Work request: Copy out the lines below, from the first one through the line containing "7. Cookie Buns", with no changes.

(Available data begins)

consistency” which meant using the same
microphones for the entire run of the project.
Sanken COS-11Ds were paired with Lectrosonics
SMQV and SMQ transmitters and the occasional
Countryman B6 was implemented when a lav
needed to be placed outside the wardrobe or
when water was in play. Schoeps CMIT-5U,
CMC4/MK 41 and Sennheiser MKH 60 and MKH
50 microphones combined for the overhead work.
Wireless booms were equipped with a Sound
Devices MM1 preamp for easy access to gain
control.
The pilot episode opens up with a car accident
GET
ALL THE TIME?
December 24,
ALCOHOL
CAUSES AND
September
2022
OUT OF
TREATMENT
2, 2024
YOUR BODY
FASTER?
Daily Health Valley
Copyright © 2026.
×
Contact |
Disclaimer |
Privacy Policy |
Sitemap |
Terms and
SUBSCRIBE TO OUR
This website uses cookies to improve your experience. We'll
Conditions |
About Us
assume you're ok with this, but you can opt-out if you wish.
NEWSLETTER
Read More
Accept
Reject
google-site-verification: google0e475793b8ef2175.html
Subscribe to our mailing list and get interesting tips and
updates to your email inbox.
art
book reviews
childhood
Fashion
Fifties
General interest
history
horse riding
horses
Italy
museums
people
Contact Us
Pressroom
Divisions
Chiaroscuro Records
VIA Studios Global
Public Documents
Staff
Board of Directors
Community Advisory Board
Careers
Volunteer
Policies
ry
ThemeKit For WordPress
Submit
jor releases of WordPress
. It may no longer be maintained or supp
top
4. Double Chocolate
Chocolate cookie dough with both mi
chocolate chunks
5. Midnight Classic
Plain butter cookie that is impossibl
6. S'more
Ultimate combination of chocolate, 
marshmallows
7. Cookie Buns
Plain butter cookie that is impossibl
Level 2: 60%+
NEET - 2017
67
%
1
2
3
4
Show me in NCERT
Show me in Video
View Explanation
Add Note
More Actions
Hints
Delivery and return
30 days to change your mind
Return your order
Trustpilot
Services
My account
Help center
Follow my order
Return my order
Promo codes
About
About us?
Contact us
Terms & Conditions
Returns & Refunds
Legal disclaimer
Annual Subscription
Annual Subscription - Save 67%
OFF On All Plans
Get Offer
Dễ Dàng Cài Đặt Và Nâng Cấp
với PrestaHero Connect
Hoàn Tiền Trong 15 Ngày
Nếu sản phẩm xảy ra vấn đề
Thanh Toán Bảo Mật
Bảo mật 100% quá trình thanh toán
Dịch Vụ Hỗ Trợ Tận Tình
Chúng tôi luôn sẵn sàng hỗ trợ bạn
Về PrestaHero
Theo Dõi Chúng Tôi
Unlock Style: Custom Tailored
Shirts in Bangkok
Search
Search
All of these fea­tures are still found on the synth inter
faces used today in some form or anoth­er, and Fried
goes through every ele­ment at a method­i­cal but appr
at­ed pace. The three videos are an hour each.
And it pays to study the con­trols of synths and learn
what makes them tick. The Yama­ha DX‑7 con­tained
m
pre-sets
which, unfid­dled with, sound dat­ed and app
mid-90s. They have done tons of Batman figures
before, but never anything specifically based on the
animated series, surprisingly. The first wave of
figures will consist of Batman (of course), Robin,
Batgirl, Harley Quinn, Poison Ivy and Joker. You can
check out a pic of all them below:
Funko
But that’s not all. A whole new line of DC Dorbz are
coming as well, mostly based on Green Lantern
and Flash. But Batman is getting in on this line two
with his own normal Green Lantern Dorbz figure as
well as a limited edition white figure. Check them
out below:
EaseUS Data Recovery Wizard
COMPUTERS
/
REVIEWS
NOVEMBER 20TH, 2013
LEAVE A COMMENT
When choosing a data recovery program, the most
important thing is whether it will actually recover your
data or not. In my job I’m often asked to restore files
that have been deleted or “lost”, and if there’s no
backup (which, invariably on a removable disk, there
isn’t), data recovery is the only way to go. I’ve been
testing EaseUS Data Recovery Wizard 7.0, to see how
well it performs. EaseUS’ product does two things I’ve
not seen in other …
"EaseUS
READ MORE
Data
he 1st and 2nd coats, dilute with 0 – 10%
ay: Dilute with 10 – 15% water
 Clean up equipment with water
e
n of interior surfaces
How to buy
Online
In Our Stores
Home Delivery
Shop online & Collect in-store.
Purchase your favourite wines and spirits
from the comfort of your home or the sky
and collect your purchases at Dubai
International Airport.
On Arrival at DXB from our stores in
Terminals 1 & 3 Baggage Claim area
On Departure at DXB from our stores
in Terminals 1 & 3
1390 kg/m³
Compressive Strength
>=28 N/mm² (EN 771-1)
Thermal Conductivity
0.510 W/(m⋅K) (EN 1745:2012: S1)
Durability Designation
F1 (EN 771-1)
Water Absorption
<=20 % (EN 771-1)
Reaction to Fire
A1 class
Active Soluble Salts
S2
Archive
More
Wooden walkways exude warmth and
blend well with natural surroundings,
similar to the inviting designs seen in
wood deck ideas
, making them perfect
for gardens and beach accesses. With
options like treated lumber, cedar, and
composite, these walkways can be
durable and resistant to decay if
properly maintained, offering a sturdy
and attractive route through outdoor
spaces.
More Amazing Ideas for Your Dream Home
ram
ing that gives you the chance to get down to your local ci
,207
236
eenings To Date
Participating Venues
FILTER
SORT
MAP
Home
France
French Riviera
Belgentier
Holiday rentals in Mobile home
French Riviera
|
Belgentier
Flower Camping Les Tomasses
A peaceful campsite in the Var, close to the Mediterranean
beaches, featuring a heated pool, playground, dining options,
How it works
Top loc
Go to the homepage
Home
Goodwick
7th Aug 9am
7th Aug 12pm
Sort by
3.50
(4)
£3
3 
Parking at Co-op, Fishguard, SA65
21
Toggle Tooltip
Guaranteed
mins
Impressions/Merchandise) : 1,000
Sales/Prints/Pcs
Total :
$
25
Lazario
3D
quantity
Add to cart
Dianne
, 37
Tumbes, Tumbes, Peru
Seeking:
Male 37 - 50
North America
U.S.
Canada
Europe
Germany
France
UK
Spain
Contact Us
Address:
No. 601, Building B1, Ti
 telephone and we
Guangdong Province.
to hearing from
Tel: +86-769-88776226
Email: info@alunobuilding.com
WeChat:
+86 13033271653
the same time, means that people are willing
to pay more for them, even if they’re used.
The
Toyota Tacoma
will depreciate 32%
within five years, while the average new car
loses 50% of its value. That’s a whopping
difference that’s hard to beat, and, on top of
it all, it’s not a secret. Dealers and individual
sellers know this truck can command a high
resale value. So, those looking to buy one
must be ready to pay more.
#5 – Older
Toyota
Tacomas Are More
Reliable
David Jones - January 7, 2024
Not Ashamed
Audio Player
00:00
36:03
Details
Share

(Available data ends)

Output for this exercise:
consistency” which meant using the same
microphones for the entire run of the project.
Sanken COS-11Ds were paired with Lectrosonics
SMQV and SMQ transmitters and the occasional
Countryman B6 was implemented when a lav
needed to be placed outside the wardrobe or
when water was in play. Schoeps CMIT-5U,
CMC4/MK 41 and Sennheiser MKH 60 and MKH
50 microphones combined for the overhead work.
Wireless booms were equipped with a Sound
Devices MM1 preamp for easy access to gain
control.
The pilot episode opens up with a car accident
GET
ALL THE TIME?
December 24,
ALCOHOL
CAUSES AND
September
2022
OUT OF
TREATMENT
2, 2024
YOUR BODY
FASTER?
Daily Health Valley
Copyright © 2026.
×
Contact |
Disclaimer |
Privacy Policy |
Sitemap |
Terms and
SUBSCRIBE TO OUR
This website uses cookies to improve your experience. We'll
Conditions |
About Us
assume you're ok with this, but you can opt-out if you wish.
NEWSLETTER
Read More
Accept
Reject
google-site-verification: google0e475793b8ef2175.html
Subscribe to our mailing list and get interesting tips and
updates to your email inbox.
art
book reviews
childhood
Fashion
Fifties
General interest
history
horse riding
horses
Italy
museums
people
Contact Us
Pressroom
Divisions
Chiaroscuro Records
VIA Studios Global
Public Documents
Staff
Board of Directors
Community Advisory Board
Careers
Volunteer
Policies
ry
ThemeKit For WordPress
Submit
jor releases of WordPress
. It may no longer be maintained or supp
top
4. Double Chocolate
Chocolate cookie dough with both mi
chocolate chunks
5. Midnight Classic
Plain butter cookie that is impossibl
6. S'more
Ultimate combination of chocolate, 
marshmallows
7. Cookie Buns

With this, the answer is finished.